● Text shown
Making the grade  

ButteryDelight 58F
1961 posts
8/23/2006 6:48 am

Last Read:
9/2/2006 9:58 pm

Making the grade

Keeping in touch with your family is a great thing. I hope all of you do. As I was talking on the phone to one of my sisters last night, the conversation gradually turned to memories of our child hood days. Every thing was fine until my sis said that there was one thing that happened when I was 13 and she was 12. This one instance was something she had never forgotten nor has she forgiven me for what I did.

I was very curious as to what it was that she had never forgotten. Sis went on to say I should remember it too, but I hadn’t a clue as to what she was talking about. To jog my memory sis described how one day I had borrowed a necklace of hers with out asking. I got into her jewelry box and took the necklace and wore it to school. Since we went to the same school, sis saw the necklace and asked to have it back. I told her I would return it when we got home from school. Well, when I changed clothes for gym class I put sis’s necklace on top of my clothes in the locker. Unfortunately, when I returned to change back into my regular clothes sis’s necklace was gone. I searched everywhere for it as did my friends. The necklace was gone. Probably someone had stolen it. I was upset and felt guilty that sis’s necklace had been stolen. I remember telling sis on the way home from school and seeing her cry when she learned the necklace was stolen. I told her I was sorry and offered to replace the necklace with one of my own or to buy sis a new necklace but she didn’t want either of those. Sis didn’t talk to me for a week cause she was so upset about the necklace.

● Dataset excerpts
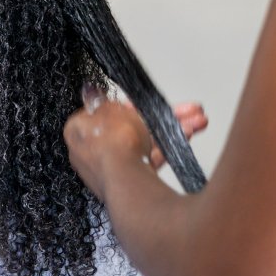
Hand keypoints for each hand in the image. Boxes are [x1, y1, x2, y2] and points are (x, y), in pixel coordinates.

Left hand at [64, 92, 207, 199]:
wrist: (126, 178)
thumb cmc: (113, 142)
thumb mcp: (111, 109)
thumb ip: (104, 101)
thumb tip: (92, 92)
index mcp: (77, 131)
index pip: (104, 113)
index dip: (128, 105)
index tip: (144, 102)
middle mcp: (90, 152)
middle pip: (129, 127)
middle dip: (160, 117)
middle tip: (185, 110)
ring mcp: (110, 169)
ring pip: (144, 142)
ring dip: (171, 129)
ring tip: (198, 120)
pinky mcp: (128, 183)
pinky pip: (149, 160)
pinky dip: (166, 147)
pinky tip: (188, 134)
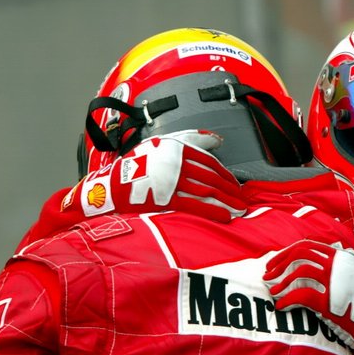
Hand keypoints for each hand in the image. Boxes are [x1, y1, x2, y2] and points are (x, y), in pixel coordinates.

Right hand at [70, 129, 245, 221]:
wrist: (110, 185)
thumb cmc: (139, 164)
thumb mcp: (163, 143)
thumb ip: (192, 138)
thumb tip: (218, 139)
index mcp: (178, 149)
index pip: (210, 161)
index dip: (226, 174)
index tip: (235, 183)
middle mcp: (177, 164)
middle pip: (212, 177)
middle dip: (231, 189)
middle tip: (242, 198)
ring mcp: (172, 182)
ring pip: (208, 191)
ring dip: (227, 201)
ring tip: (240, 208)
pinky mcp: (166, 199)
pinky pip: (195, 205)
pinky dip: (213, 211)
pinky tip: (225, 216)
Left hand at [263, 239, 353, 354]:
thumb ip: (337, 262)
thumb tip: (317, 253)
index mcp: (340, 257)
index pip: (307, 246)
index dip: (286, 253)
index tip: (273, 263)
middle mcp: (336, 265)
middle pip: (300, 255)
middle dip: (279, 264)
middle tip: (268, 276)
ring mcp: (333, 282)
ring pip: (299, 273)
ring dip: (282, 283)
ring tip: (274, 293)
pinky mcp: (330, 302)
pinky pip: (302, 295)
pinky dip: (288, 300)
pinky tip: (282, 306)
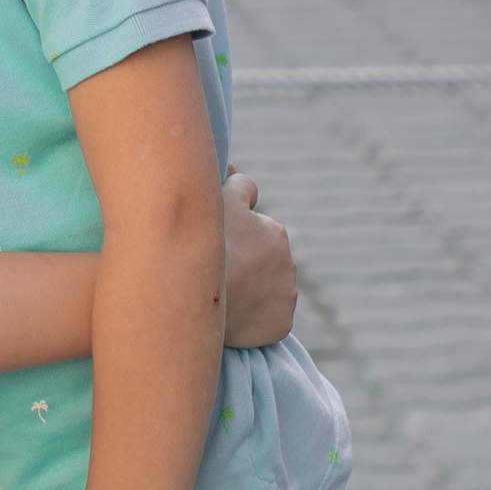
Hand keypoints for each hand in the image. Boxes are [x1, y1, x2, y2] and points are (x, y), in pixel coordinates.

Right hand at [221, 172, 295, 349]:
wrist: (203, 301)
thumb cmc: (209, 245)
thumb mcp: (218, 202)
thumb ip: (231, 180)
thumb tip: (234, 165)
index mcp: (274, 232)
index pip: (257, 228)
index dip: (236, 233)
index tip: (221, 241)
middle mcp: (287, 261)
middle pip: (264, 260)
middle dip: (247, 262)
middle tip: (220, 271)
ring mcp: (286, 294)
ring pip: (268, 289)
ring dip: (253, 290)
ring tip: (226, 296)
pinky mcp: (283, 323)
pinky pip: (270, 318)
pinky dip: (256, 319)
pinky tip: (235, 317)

--

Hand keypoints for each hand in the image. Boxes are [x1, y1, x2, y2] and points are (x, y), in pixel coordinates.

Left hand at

...

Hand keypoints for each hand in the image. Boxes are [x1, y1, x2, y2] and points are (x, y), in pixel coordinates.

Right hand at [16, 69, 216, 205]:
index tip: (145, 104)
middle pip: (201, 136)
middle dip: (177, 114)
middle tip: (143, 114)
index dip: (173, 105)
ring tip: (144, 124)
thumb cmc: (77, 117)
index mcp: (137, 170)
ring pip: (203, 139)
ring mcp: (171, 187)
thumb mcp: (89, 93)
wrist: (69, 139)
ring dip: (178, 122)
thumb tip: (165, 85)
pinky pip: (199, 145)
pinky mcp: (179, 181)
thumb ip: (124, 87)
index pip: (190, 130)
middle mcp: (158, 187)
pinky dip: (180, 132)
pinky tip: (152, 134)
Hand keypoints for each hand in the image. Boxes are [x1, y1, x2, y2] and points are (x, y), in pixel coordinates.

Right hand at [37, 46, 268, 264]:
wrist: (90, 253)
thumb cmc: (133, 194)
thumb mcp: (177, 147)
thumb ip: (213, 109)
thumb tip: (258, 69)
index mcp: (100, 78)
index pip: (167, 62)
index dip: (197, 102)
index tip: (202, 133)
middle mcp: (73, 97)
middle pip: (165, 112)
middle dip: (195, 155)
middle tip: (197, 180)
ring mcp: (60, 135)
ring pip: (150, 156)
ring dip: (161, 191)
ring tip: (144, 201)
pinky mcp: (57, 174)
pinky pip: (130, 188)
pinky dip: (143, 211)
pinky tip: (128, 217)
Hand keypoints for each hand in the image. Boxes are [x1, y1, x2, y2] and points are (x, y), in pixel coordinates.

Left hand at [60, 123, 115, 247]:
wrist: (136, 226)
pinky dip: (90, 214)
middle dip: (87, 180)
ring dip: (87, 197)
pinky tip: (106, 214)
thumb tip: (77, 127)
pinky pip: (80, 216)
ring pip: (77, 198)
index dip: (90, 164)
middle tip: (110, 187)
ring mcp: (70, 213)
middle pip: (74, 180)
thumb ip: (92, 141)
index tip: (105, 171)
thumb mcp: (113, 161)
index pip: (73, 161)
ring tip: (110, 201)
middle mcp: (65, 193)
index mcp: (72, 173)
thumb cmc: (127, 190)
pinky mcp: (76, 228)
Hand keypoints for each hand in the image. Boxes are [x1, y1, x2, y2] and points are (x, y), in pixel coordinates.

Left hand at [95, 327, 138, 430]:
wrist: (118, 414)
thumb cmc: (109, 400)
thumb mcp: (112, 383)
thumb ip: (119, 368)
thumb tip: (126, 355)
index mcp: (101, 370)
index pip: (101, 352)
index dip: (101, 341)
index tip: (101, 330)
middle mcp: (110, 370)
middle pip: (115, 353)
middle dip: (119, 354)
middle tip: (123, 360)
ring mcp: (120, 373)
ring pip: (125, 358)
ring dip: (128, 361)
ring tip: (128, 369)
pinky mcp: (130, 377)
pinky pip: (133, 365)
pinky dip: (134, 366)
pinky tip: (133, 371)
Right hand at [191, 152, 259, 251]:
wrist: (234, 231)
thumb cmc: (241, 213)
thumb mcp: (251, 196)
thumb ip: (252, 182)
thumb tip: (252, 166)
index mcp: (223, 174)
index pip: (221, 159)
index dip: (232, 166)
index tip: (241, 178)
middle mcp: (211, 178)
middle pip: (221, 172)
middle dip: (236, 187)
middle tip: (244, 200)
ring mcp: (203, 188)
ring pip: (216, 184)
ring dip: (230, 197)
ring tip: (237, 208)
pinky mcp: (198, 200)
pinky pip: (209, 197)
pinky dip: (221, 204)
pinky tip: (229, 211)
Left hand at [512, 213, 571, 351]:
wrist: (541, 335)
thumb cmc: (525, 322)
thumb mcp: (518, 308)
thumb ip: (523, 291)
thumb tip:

● Task requirements
1: Update the necklace post from "ButteryDelight 58F" to "what I did.", swapping "phone" for "telephone".
2: Write what comes next in the post about the borrowed necklace, starting after its final sentence.

● Task-by-task outputs
1:
ButteryDelight 58F
1961 posts
8/23/2006 6:48 am

Last Read:
9/2/2006 9:58 pm

Making the grade

Keeping in touch with your family is a great thing. I hope all of you do. As I was talking on the telephone to one of my sisters last night, the conversation gradually turned to memories of our child hood days. Every thing was fine until my sis said that there was one thing that happened when I was 13 and she was 12. This one instance was something she had never forgotten nor has she forgiven me for what I did.

2:
It totally blew me away that sis still remembered about that necklace. Not only did she remember but she still was upset and resentful about it, even after all the years that had gone by. I felt terrible that sis was still hurt about that necklace I took. I apologized again but sis said she didn’t think she could ever forgive me for that. It seems the necklace was one of my great, great, great grandmother’s. It was given to the oldest daughter when she was born and was to be given to the oldest daughter’s first girl. I didn’t know that when I took the necklace. I just saw something I liked and so I took it.

It really hurt my feelings when sis said she didn’t think she would ever forgive me for taking that necklace. It also irritated me that she hadn’t really forgiven me for it. I asked her if she was keeping a record, a grade book, of all my past mistakes? Was she keeping score, maybe writing things down? Mentality keeping track of all the things I had done wrong? And why was she doing that?

Of course sis denied she was keeping record, grading me on my past mistakes. But, it felt like to me that she was. I’m never going to make “the grade.” I’m always going to make mistakes and I think I need to be forgiven for them. I don’t think the past mistakes should be brought up over and over again. That only causes pain and bitterness,

The conversation became awkward and we ended the call a short while later. Now, I have to deal with my guilty feelings. I do regret what I did and I wish sis would forgive me and then forget it ever happened.

Do you keep a record of past mistakes? Do you keep bringing up past wrongs instead of forgiving and forgetting? Or are you like me and have had some one continually bring up your past mistakes?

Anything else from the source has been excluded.